**ARBEITSAUFTRAG A:** Geben Sie den Abschnitt des Artikels über Pensionsrückstellungen zwischen „Handelsblatt Firmencheck“ und „117 Mrd. Euro.“ einschließlich wortgetreu wieder.
**ARBEITSAUFTRAG B:**
Beantworten Sie anhand des Artikels über Pensionsrückstellungen die folgenden Fragen:
(i) Wofür haben die deutschen Konzerne in den vergangenen Jahren Milliarden zusätzlich zurückgelegt?
(ii) Welche Funktion hat Karlheinz Küting?
(iii) Welches Volumen erreichen die Rückstellungen bei den führenden Konzernen insgesamt?
═══ TEXT ZUR PRÜFUNG ═══
Handelsblatt Firmencheck
Schwer lastet die Vorsorge

Nicht nur für die Mitarbeiter ist die finanzielle Absicherung im Alter ein riesen Thema, sondern auch für die Arbeitgeber. So haben die deutschen Konzerne in den vergangenen Jahren Milliarden zusätzlich für Pensionen zurückgelegt. Das zeigt der Handelsblatt-Firmencheck. Für die Aktivitäten gibt es einen guten Grund.

DÜSSELDORF. Hauptgrund für die Aufstockung der Pensionsrückstellungen ist die Umstellung von deutschen HGB-Bilanzierungsstandards auf eine internationale Rechnungslegung nach IFRS, erläutert Karlheinz Küting, Direktor des Instituts für Wirtschaftsprüfung (IWP) an der Uni Saarbrücken. Dabei müsse die Vorsorge häufig um bis zu 20 Prozent erhöht werden. Insgesamt erreicht das Volumen bei den führenden Konzerne laut Handelsblatt-Firmencheck 117 Mrd. Euro.
═══ DATENAUSZÜGE ═══
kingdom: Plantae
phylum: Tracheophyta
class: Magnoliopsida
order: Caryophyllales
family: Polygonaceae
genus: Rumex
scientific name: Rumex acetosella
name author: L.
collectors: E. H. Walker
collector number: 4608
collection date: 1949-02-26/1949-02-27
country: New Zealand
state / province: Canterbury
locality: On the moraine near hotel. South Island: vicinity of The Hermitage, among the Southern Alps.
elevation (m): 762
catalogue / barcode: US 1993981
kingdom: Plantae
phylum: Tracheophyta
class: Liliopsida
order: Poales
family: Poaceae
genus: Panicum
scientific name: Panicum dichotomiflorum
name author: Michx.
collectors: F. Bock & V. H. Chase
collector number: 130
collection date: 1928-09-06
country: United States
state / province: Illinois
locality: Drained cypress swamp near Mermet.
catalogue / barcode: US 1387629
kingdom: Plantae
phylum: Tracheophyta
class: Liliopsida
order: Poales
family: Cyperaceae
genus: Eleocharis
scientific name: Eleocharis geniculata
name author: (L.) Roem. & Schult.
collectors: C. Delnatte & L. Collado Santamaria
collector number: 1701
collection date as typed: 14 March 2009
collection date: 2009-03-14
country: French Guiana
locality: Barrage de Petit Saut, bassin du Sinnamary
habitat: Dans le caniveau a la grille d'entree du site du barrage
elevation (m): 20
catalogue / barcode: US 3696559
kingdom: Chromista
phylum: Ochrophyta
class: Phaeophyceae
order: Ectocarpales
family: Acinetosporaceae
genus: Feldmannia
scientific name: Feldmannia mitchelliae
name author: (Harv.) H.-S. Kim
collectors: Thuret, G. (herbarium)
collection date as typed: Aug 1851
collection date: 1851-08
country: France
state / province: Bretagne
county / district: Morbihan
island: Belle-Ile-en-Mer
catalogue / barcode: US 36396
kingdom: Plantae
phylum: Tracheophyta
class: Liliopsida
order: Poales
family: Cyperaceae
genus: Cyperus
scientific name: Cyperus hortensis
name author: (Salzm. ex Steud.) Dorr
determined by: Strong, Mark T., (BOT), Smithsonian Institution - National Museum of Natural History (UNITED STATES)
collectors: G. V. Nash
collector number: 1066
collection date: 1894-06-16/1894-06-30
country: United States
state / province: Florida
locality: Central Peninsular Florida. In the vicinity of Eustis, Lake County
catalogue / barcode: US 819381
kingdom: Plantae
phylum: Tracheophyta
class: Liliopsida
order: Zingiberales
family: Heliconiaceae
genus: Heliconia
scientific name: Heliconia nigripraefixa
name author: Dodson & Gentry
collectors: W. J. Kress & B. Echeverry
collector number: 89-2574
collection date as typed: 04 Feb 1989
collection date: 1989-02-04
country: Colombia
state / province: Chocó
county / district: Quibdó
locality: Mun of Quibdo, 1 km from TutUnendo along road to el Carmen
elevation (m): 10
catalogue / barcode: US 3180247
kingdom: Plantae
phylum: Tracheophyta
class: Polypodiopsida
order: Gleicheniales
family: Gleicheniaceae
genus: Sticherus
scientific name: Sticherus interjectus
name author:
═══
**LÖSUNG A:**
Handelsblatt Firmencheck
Schwer lastet die Vorsorge

Nicht nur für die Mitarbeiter ist die finanzielle Absicherung im Alter ein riesen Thema, sondern auch für die Arbeitgeber. So haben die deutschen Konzerne in den vergangenen Jahren Milliarden zusätzlich für Pensionen zurückgelegt. Das zeigt der Handelsblatt-Firmencheck. Für die Aktivitäten gibt es einen guten Grund.

DÜSSELDORF. Hauptgrund für die Aufstockung der Pensionsrückstellungen ist die Umstellung von deutschen HGB-Bilanzierungsstandards auf eine internationale Rechnungslegung nach IFRS, erläutert Karlheinz Küting, Direktor des Instituts für Wirtschaftsprüfung (IWP) an der Uni Saarbrücken. Dabei müsse die Vorsorge häufig um bis zu 20 Prozent erhöht werden. Insgesamt erreicht das Volumen bei den führenden Konzerne laut Handelsblatt-Firmencheck 117 Mrd. Euro.

**LÖSUNG B:**
(i) Für Pensionen.
(ii) Er ist Direktor des Instituts für Wirtschaftsprüfung (IWP) an der Uni Saarbrücken.
(iii) 117 Mrd. Euro.